Gènéthique, 23 september 2006
A number of French dailies reported on the stem cell convention held in Rome from 14 to 16 September, which was organised by the Pontifical Academy for Life, the FIAMC (International Federation of Catholic Medical Associations) and the Jérôme Lejeune Foundation.
Embryonic stem cells, which are sought after for their ability to repair organs (brain, heart, kidneys, etc.), initially appeared the easiest to obtain. However, other stem cells which have the potential to transform into heart, brain or liver cells have been discovered in the blood, umbilical cord and olfactory epithelium. A new alternative has also emerged recently which involves transforming fibroblasts into stem cells. This research on non-embryonic stem cells was what drew 350 participants to gather in the Vatican and review the progress of the different published papers.
Nicolas Forraz, a researcher in Newcastle, works on umbilical cord stem cells. He indicated how pleased he was that such a convention could be held and regretted that usually “our techniques (…) do not receive the same interest even though the therapeutic results obtained are convincing.” In his paper, Prof. McGuckin (Newcastle) stressed that no one had ever proved that embryonic stem cells were totipotent. Prof. McGuckin and his team succeeded in obtaining neural, endothelial and hepatic cell cultures from blood cord cells. He referred to an innovative system, developed with NASA, enabling cord blood stem cells to be cultured in 3 dimensions.
Prof. Stauer (University of Düsseldorf, Germany) revealed some promising results: transformed bone marrow stem cells injected into heart attack victims led to improved cardiac functions.
Prof. David Hess (Georgia Medical College, United States), provided an overview of current neurology trials on strokes, Parkinson’s disease, etc. carried out either with bone marrow stem cells or growth factors to stimulate endogenous stem cells or neurons.
Prof. Yamanaka (University of Kyoto, Japan) identified the factors which generate pluripotent stem cells from fibroblast cultures.
Prof. Claude Huriet (Vice Chairman of the UNESCO International Bioethics Committee and Chairman of the Curie Institute in Paris, France) looked at the stem cell issue from an economic and political angle. According to him, “the stem cells for regenerative medicine market is worth 15 billion dollars”.
Neurologist and Chairman of the Convention, Prof. Gian Luigi Gigli, cautioned against misleading announcements made for financial purposes, such as those by Prof. Hwang and Prof. Lanza. “You must not give people false hope. It is too simplistic to say you are going to treat someone with embryonic stem cells as these raise a number of problems, such as DNA instability or lack of compatibility with the receiver,” he stressed.
For Bishop Elio Sgreccia, Chairman of the Pontifical Academy for Life which organised the Convention, “The scientific results support our ethical position. Much research on adult stem cells has achieved positive results and, in certain cases, particularly for heart trouble and brain diseases, treatments have already been applied.” When questioned over what solution the Catholic Church proposed for currently frozen embryos, Bishop Sgreccia replied, “Freezing is in itself an offence against dignity. No matter what solution is adopted, it will be bad.
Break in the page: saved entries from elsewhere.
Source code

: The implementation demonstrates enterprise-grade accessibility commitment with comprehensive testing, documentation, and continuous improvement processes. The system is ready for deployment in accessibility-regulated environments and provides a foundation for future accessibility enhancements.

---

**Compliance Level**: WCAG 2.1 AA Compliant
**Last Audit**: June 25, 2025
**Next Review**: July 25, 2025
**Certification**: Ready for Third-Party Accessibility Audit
We must achieve an international ban on freezing embryos for conservation before reflecting on the future of currently frozen embryos. If we do not do this, we would be encouraging the practice of freezing human embryos.” Only then can we think about the future of currently frozen embryos… and not the other way round, he said.
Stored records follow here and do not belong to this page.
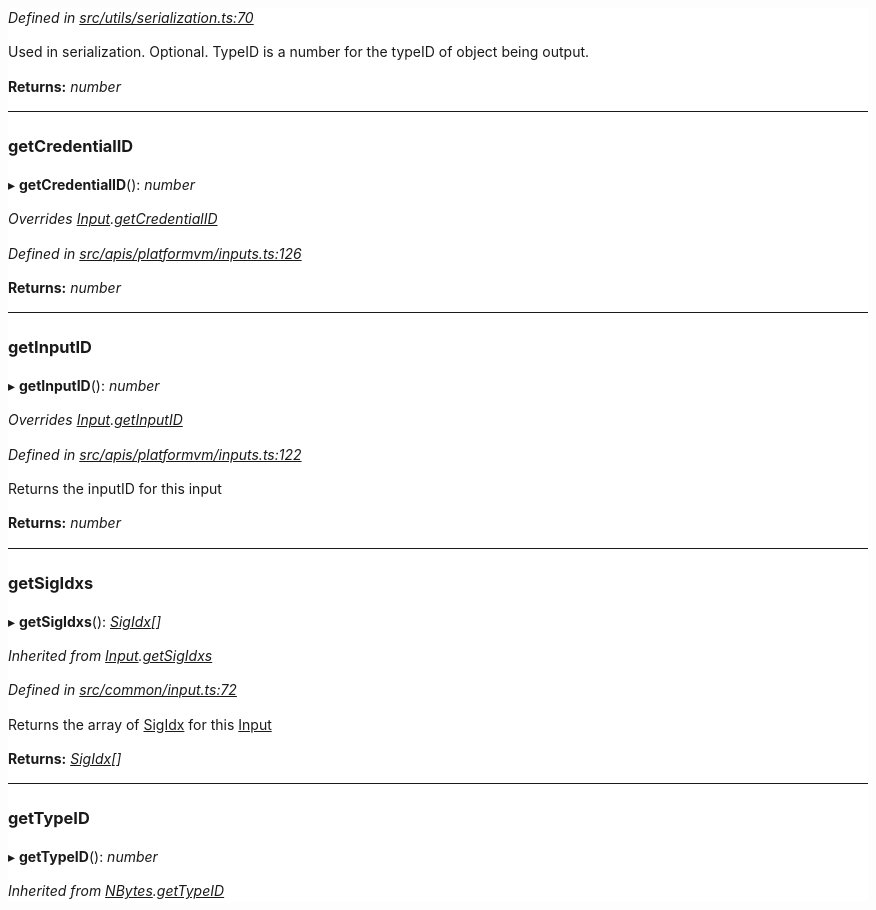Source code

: *Defined in [src/utils/serialization.ts:70](https://github.com/chain4travel/caminojs/blob/ca67b81/src/utils/serialization.ts#L70)*

Used in serialization. Optional. TypeID is a number for the typeID of object being output.

**Returns:** *number*

___

###  getCredentialID

▸ **getCredentialID**(): *number*

*Overrides [Input](common_inputs.input.md).[getCredentialID](common_inputs.input.md#abstract-getcredentialid)*

*Defined in [src/apis/platformvm/inputs.ts:126](https://github.com/chain4travel/caminojs/blob/ca67b81/src/apis/platformvm/inputs.ts#L126)*

**Returns:** *number*

___

###  getInputID

▸ **getInputID**(): *number*

*Overrides [Input](common_inputs.input.md).[getInputID](common_inputs.input.md#abstract-getinputid)*

*Defined in [src/apis/platformvm/inputs.ts:122](https://github.com/chain4travel/caminojs/blob/ca67b81/src/apis/platformvm/inputs.ts#L122)*

Returns the inputID for this input

**Returns:** *number*

___

###  getSigIdxs

▸ **getSigIdxs**(): *[SigIdx](common_signature.sigidx.md)[]*

*Inherited from [Input](common_inputs.input.md).[getSigIdxs](common_inputs.input.md#getsigidxs)*

*Defined in [src/common/input.ts:72](https://github.com/chain4travel/caminojs/blob/ca67b81/src/common/input.ts#L72)*

Returns the array of [SigIdx](common_signature.sigidx.md) for this [Input](common_inputs.input.md)

**Returns:** *[SigIdx](common_signature.sigidx.md)[]*

___

###  getTypeID

▸ **getTypeID**(): *number*

*Inherited from [NBytes](common_nbytes.nbytes.md).[getTypeID](common_nbytes.nbytes.md#gettypeid)*
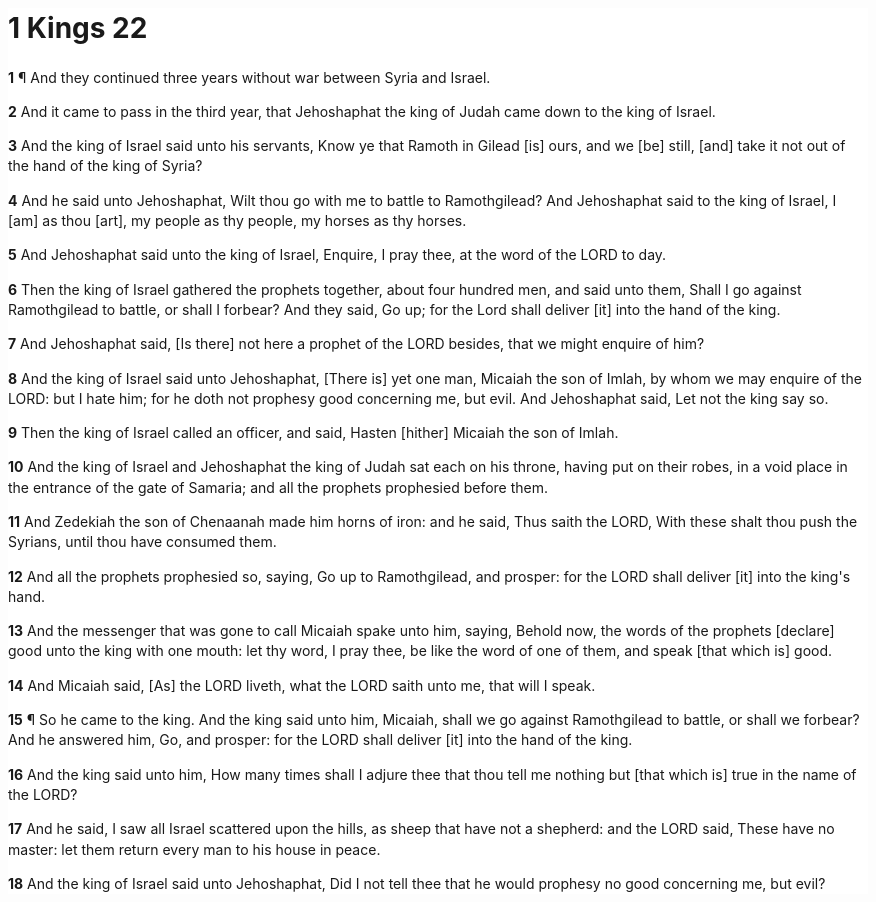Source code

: # 1 Kings 22

**1** ¶ And they continued three years without war between Syria and Israel.

**2** And it came to pass in the third year, that Jehoshaphat the king of Judah came down to the king of Israel.

**3** And the king of Israel said unto his servants, Know ye that Ramoth in Gilead [is] ours, and we [be] still, [and] take it not out of the hand of the king of Syria?

**4** And he said unto Jehoshaphat, Wilt thou go with me to battle to Ramothgilead? And Jehoshaphat said to the king of Israel, I [am] as thou [art], my people as thy people, my horses as thy horses.

**5** And Jehoshaphat said unto the king of Israel, Enquire, I pray thee, at the word of the LORD to day.

**6** Then the king of Israel gathered the prophets together, about four hundred men, and said unto them, Shall I go against Ramothgilead to battle, or shall I forbear? And they said, Go up; for the Lord shall deliver [it] into the hand of the king.

**7** And Jehoshaphat said, [Is there] not here a prophet of the LORD besides, that we might enquire of him?

**8** And the king of Israel said unto Jehoshaphat, [There is] yet one man, Micaiah the son of Imlah, by whom we may enquire of the LORD: but I hate him; for he doth not prophesy good concerning me, but evil. And Jehoshaphat said, Let not the king say so.

**9** Then the king of Israel called an officer, and said, Hasten [hither] Micaiah the son of Imlah.

**10** And the king of Israel and Jehoshaphat the king of Judah sat each on his throne, having put on their robes, in a void place in the entrance of the gate of Samaria; and all the prophets prophesied before them.

**11** And Zedekiah the son of Chenaanah made him horns of iron: and he said, Thus saith the LORD, With these shalt thou push the Syrians, until thou have consumed them.

**12** And all the prophets prophesied so, saying, Go up to Ramothgilead, and prosper: for the LORD shall deliver [it] into the king's hand.

**13** And the messenger that was gone to call Micaiah spake unto him, saying, Behold now, the words of the prophets [declare] good unto the king with one mouth: let thy word, I pray thee, be like the word of one of them, and speak [that which is] good.

**14** And Micaiah said, [As] the LORD liveth, what the LORD saith unto me, that will I speak.

**15** ¶ So he came to the king. And the king said unto him, Micaiah, shall we go against Ramothgilead to battle, or shall we forbear? And he answered him, Go, and prosper: for the LORD shall deliver [it] into the hand of the king.

**16** And the king said unto him, How many times shall I adjure thee that thou tell me nothing but [that which is] true in the name of the LORD?

**17** And he said, I saw all Israel scattered upon the hills, as sheep that have not a shepherd: and the LORD said, These have no master: let them return every man to his house in peace.

**18** And the king of Israel said unto Jehoshaphat, Did I not tell thee that he would prophesy no good concerning me, but evil?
Upon greeting the participants at Castel Gandolfo, Pope Benedict XVI declared that “research on stem cells should be approved and encouraged when it combines scientific knowledge, state-of-the-art technology and ethics which call for respect for human beings at all stages of their existence.” He condemned research on embryonic stem cells which lead to the destruction of human life and over which there can be “neither compromise nor hesitation”. According to him, a society cannot fight crime effectively if it legalises the violation of life in its infancy. Under such circumstances, he said, although research strives for a therapeutic result, it cannot really serve humanity as it causes the destruction of human lives which have the same right to dignity as all other human beings, including researchers. Benedict XVI reaffirmed “the [Catholic Church]’s constant support throughout the two thousand years of its existence for research into treating diseases and the good of humanity. The only resistance there has been, and which persists, concerns forms of research which provide for the programmed destruction of human beings who already exist even if not already born.”